> [What is required]:
I'd like the entries reproduced exactly, with all pictures omitted.

> [Provided data]:
● ● ● ● ●
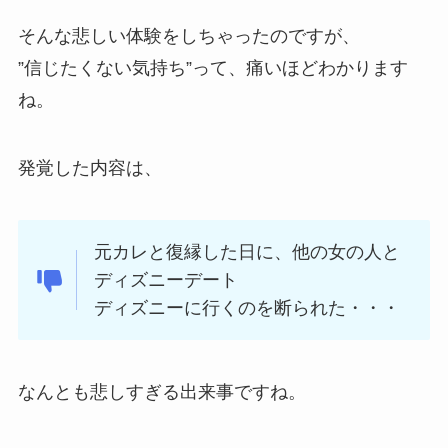
そんな悲しい体験をしちゃったのですが、
”信じたくない気持ち”って、痛いほどわかります
ね。
発覚した内容は、
元カレと復縁した日に、他の女の人と
ディズニーデート
ディズニーに行くのを断られた・・・
なんとも悲しすぎる出来事ですね。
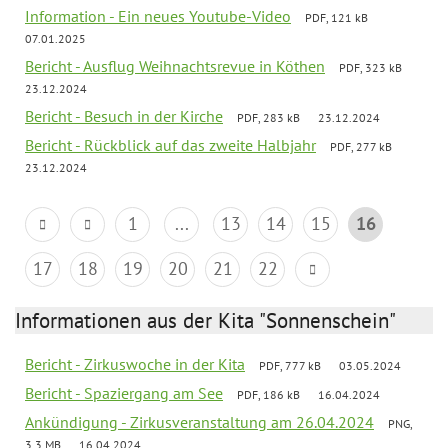
Information - Ein neues Youtube-Video
PDF, 121 kB
07.01.2025
Bericht - Ausflug Weihnachtsrevue in Köthen
PDF, 323 kB
23.12.2024
Bericht - Besuch in der Kirche
PDF, 283 kB
23.12.2024
Bericht - Rückblick auf das zweite Halbjahr
PDF, 277 kB
23.12.2024
1
...
13
14
15
16
17
18
19
20
21
22
Informationen aus der Kita "Sonnenschein"
Bericht - Zirkuswoche in der Kita
PDF, 777 kB
03.05.2024
Bericht - Spaziergang am See
PDF, 186 kB
16.04.2024
Ankündigung - Zirkusveranstaltung am 26.04.2024
PNG,
3.3 MB
16.04.2024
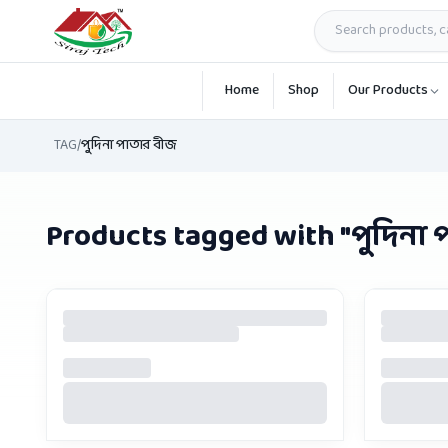
Skip to main content
Home
Shop
Our Products
TAG
/
পুদিনা পাতার বীজ
Products tagged with "
পুদিনা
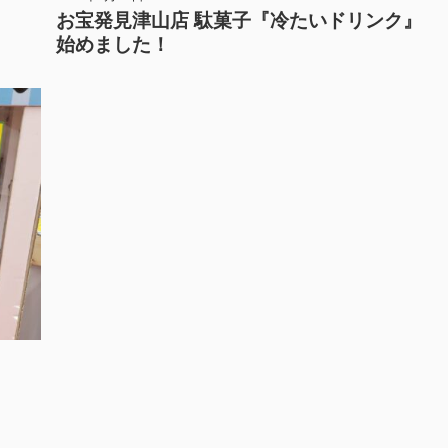
お宝発見津山店 駄菓子『冷たいドリンク』
始めました！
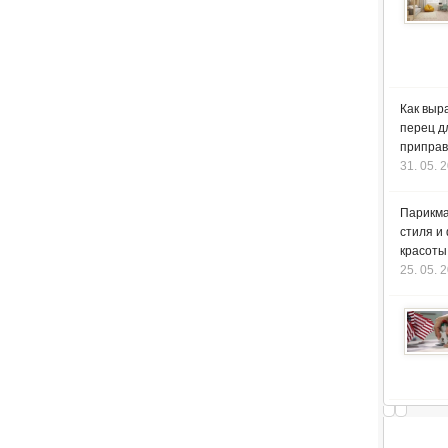
Как выр
перец д
приправ
31. 05. 
Парикма
стиля и
красоты
25. 05.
● ● ● ● ●
> [Result of this task]:
そんな悲しい体験をしちゃったのですが、
”信じたくない気持ち”って、痛いほどわかります
ね。
発覚した内容は、
元カレと復縁した日に、他の女の人と
ディズニーデート
ディズニーに行くのを断られた・・・
なんとも悲しすぎる出来事ですね。
Information - Ein neues Youtube-Video
PDF, 121 kB
07.01.2025
Bericht - Ausflug Weihnachtsrevue in Köthen
PDF, 323 kB
23.12.2024
Bericht - Besuch in der Kirche
PDF, 283 kB
23.12.2024
Bericht - Rückblick auf das zweite Halbjahr
PDF, 277 kB
23.12.2024
1
...
13
14
15
16
17
18
19
20
21
22
Informationen aus der Kita "Sonnenschein"
Bericht - Zirkuswoche in der Kita
PDF, 777 kB
03.05.2024
Bericht - Spaziergang am See
PDF, 186 kB
16.04.2024
Ankündigung - Zirkusveranstaltung am 26.04.2024
PNG,
3.3 MB
16.04.2024
Skip to main content
Home
Shop
Our Products
TAG
/
পুদিনা পাতার বীজ
Products tagged with "
পুদিনা
お宝発見津山店 駄菓子『冷たいドリンク』
始めました！
Как выр
перец д
приправ
31. 05. 
Парикма
стиля и
красоты
25. 05.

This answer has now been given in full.